このデータを基に、生成AIで数千種類の生活者像を再構成することで、多様な「バーチャル生活者」に対してインタビューが可能になります。ある企画への興味関心があるかを問いかければ、裏付けのある応答が返ってくる。脱毛症や更年期障害といったデリケートなテーマについても自然に応じられる点が評価され、活用が広がっています。
このようなAIペルソナ型ソリューションは世界的に増加しており、今年はこれを都市デザインなどの社会シミュレーションへ拡張する動きが一気に進みました。当グループの読売広告社でも「10年後の都市で生活者は何を感じるか」「設計変更で人流はどう変わるか」といった議論が日常的に生まれています。
また、都市単位の経済活動を長期で再現したいというニーズも急増しています。しかし、こうした複雑系を精緻に扱うには膨大な計算量が必要で、従来のコンピューティングでは限界があります。ここで量子コンピュータが決定的な役割を果たします。

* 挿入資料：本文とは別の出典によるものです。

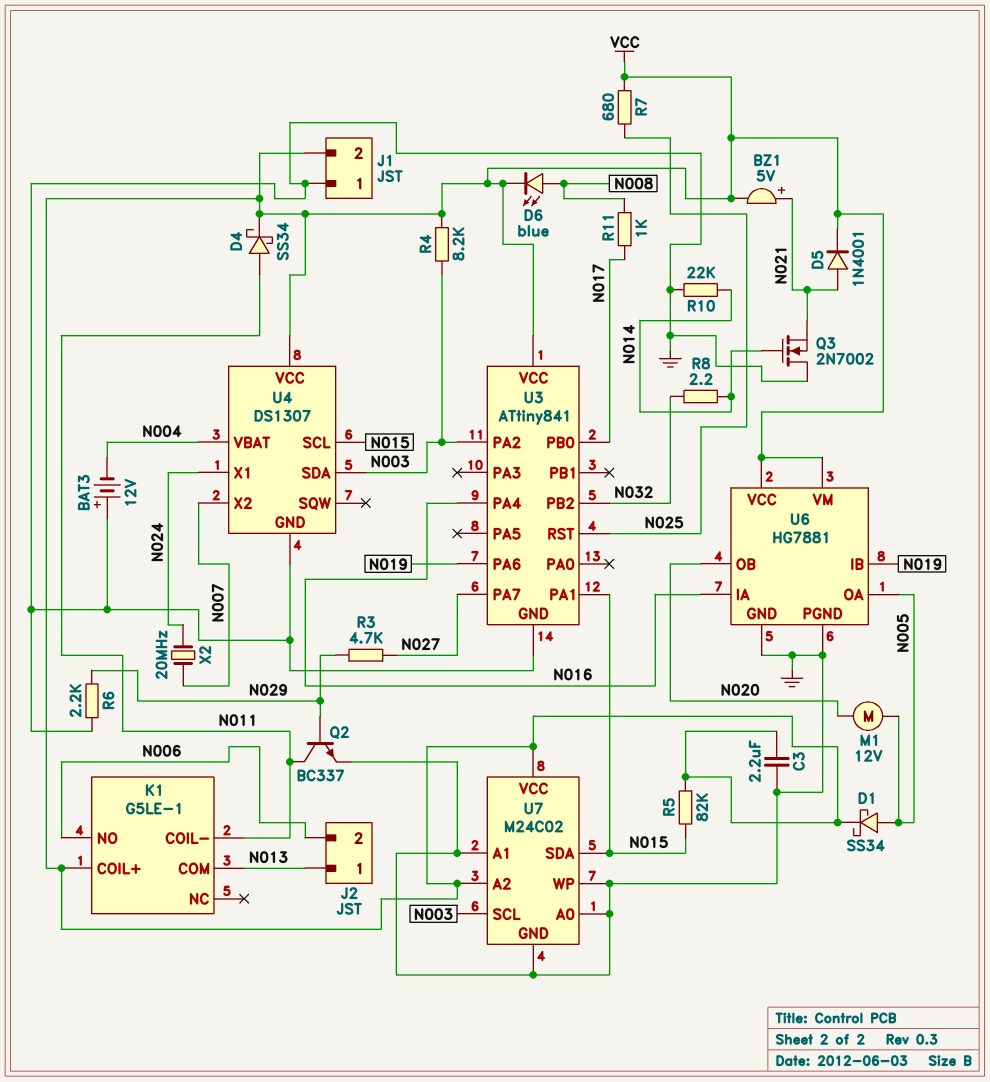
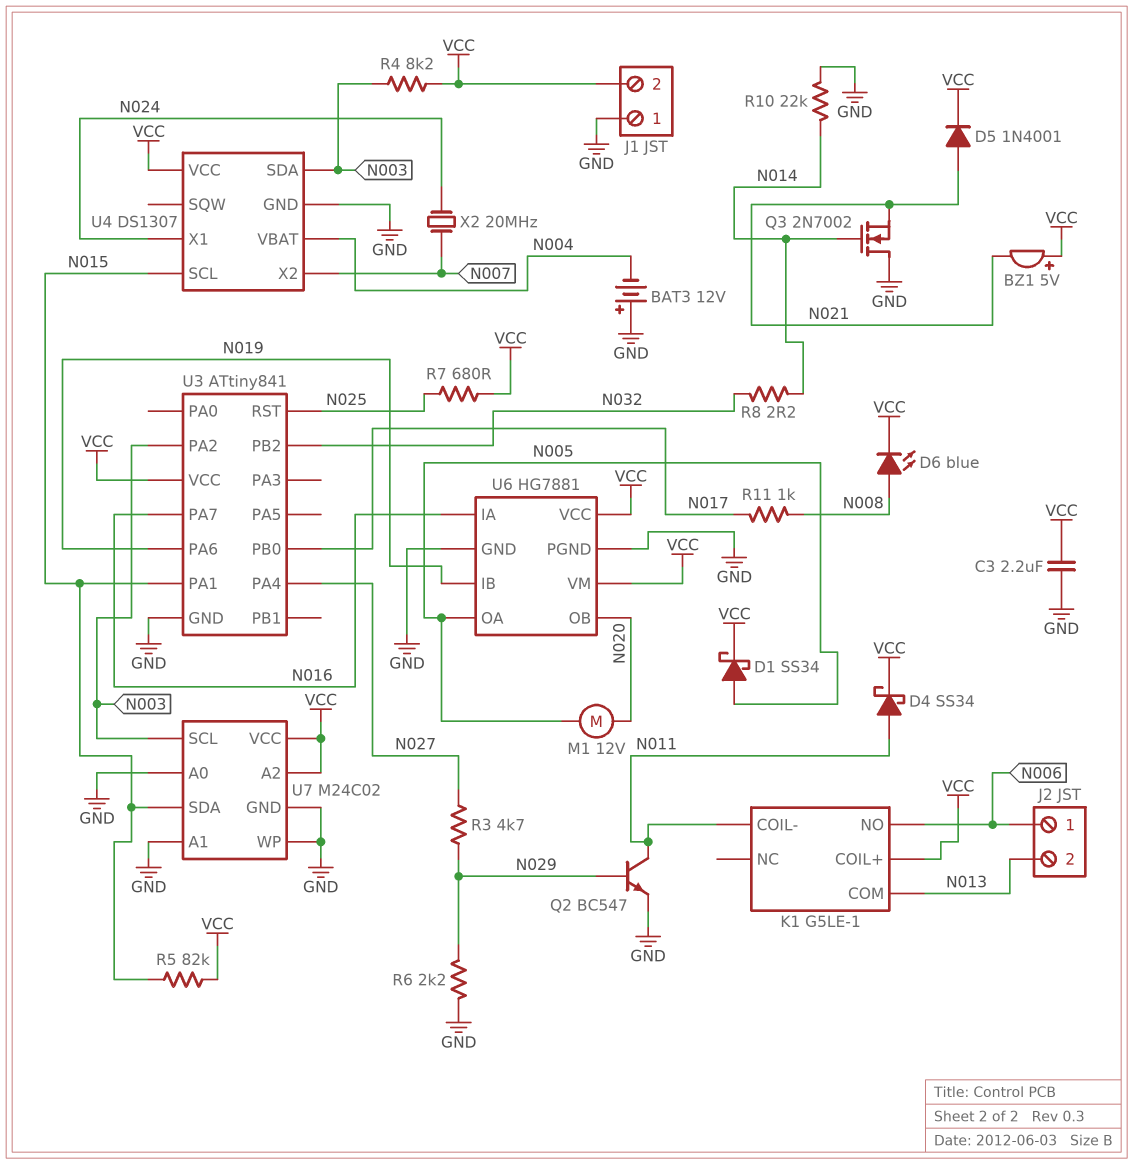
BZ1: buzzer 5V (plus N021, minus VCC) -> buzzer 5V (plus VCC, minus N021)
J2 pin 1: N013 -> N006
J2 pin 2: N006 -> N013
Q2: NPN BC337 (B N029, C N011, E GND) -> NPN BC547 (B N029, C N011, E GND)
U3 pin PA4: N016 -> N027
U3 pin PA7: N027 -> N016

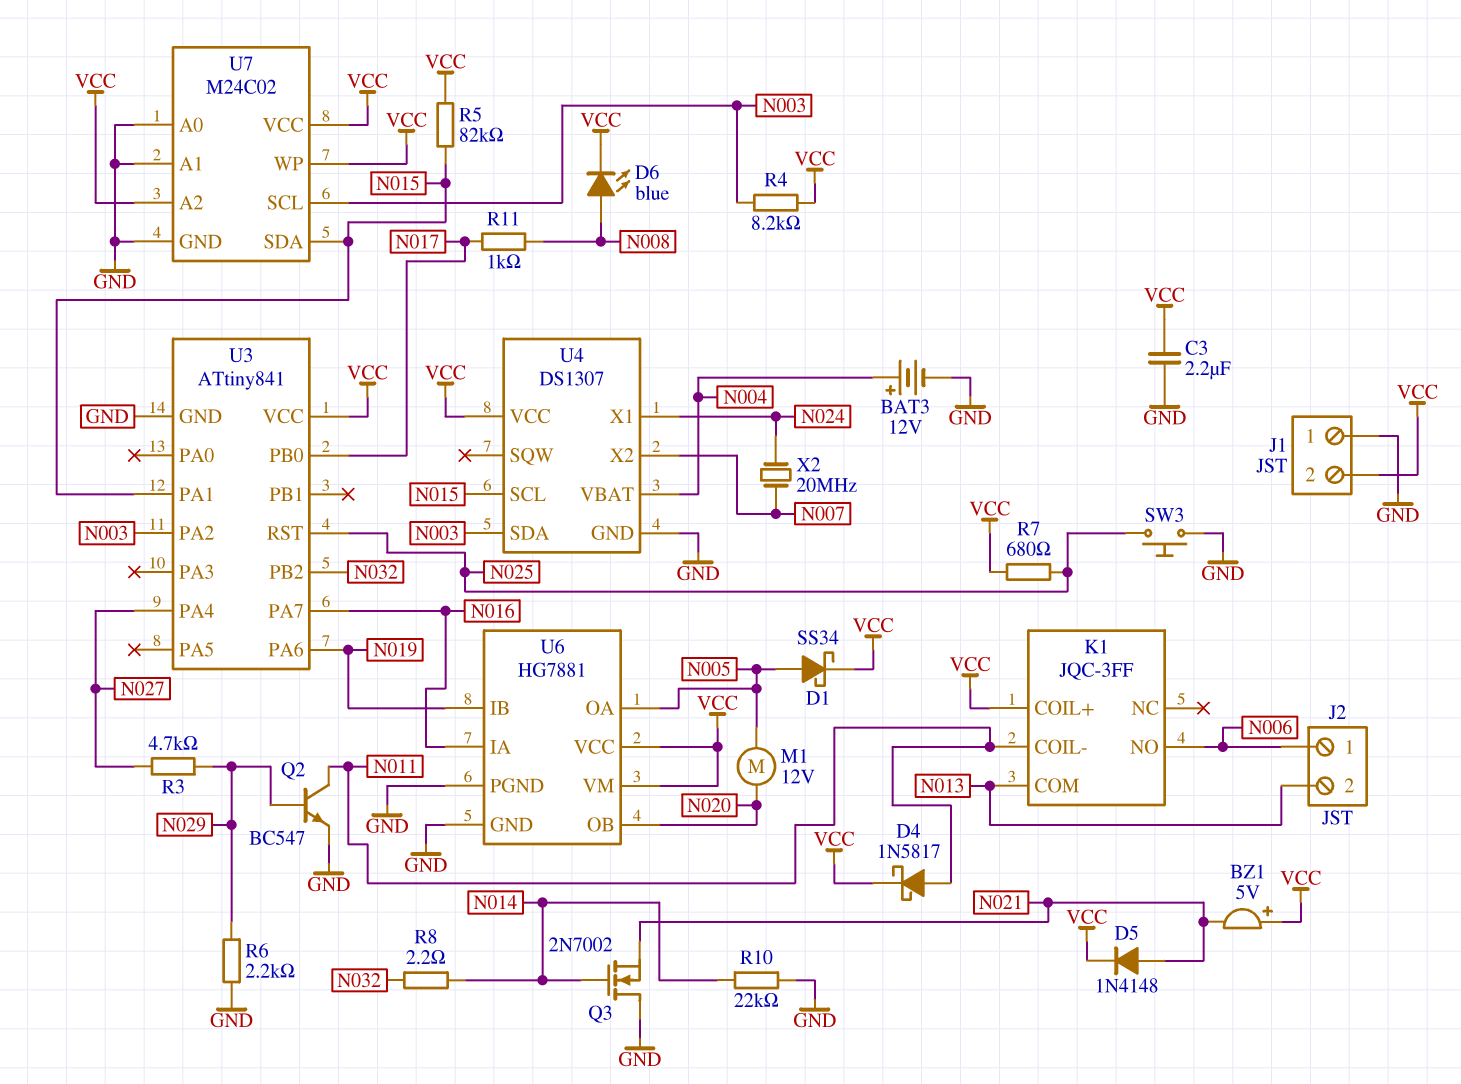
BAT3: 12V (plus GND, minus N004) -> 12V (plus N004, minus GND)
D4: schottky SS34 (A N011, K VCC) -> schottky 1N5817 (A N011, K VCC)
D5: diode 1N4001 (A N021, K VCC) -> diode 1N4148 (A N021, K VCC)
K1: G5LE-1 -> JQC-3FF
SW3: none -> button (GND, N025)
U7 pin WP: GND -> VCC

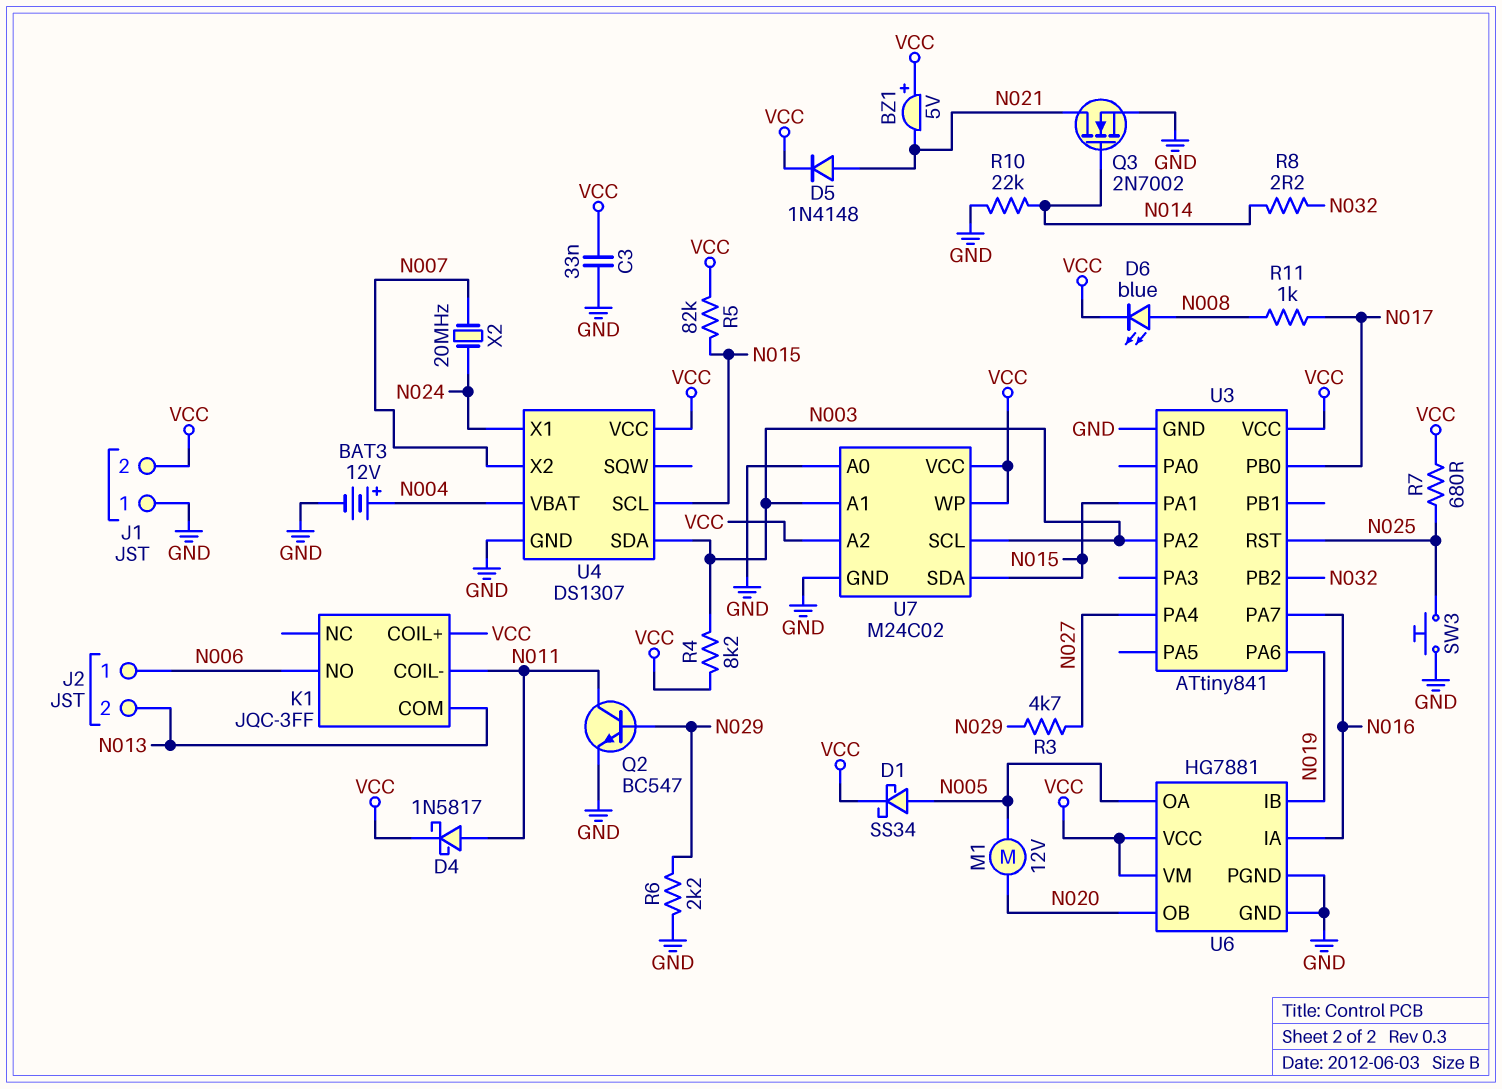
C3: 2.2uF (GND, VCC) -> 33nF (GND, VCC)
Q3: NMOS 2N7002 (G N014, D GND, S N021) -> NMOS 2N7002 (G N014, D N021, S GND)
U7 pin A1: GND -> N003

寺部:ここまで未来を見通すような世界が、実現しつつあるのは驚きです。
森:そうですね。ただし、シミュレーションはエビデンスに基づいてはいても、あくまで予測にすぎません。真の価値は正確さそのものではなく、「想定外の盲点」をあぶり出し、計画や戦略を見直すための材料とする点にあります。仮説と異なる結果が出たとき、その理由をたどることで、生活者ペルソナの価値観や行動構造が浮かび上がり、見落としていた前提が明確になります。
シミュレーションの結果を鵜呑みにすれば、人間の思考はAIの出力と同質になってしまいます。量子によって精度が高まったとしても、本質は人間がそこから何を学び、組織やプランをしなやかに更新できるかにあります。